In our app, we have three pillars (Manage, Save, and Earn) and we partner with private companies and nonprofit organizations that want to share relevant information including coupons, discounted services, and employment opportunities. We vet all of our partners to ensure alignment with our community, and have seen an uptick in engagement and usage in these times where our users’ are actively searching for new resources and employment.

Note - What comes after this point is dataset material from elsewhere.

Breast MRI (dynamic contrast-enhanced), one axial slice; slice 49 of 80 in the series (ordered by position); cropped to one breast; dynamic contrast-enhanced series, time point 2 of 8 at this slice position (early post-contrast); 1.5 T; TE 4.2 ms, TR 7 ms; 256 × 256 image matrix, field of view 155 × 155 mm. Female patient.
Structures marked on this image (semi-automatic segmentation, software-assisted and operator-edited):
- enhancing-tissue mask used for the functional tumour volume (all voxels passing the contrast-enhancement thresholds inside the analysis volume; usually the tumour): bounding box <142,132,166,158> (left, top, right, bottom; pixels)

How did you get the word out about the app?
Most of our growth has been organic. Over 3 million households across all 50 states and US territories use Fresh EBT on a regular basis. Most of our growth comes from word of mouth — with current users telling friends and family about Fresh EBT.

Feedback from families?
Because SNAP is distributed on a set schedule throughout the month, many families had depleted benefits and were unable to stock up when warnings about the impact of coronavirus began to circulate. And by the time benefits were deposited, grocery store shelves were empty. Fresh EBT’s most popular resources right now is the Covid-19 help center with information about changes to government programs including but not limited to SNAP as well as linked to local resources and services.

How do you get feedback from users? How do you stay connected with users — especially as you grow to different populations in different states?
We’re very much focused on human-centered design and we have an in-house team focused on user interviews. We survey users bi-weekly to track changing needs and use that information to update the help center, the product, and user experience, and to share with advocates and policymakers discussing future COVID-19 response efforts. We share updates regularly on

Before Propel, Stacy worked in strategy and policy roles for a variety of initiatives tackling food insecurity from LIFT, combating poverty and expanding opportunity for low-income individuals and families to the Food Trust, combining nutrition education and greater availability of affordable, healthy food. She was also the acting director for the Study of Poverty and Human Capability, and holds an MBA from Stanford’s Graduate School of Business and MPA from Princeton’s Woodrow Wilson School of Public Affairs.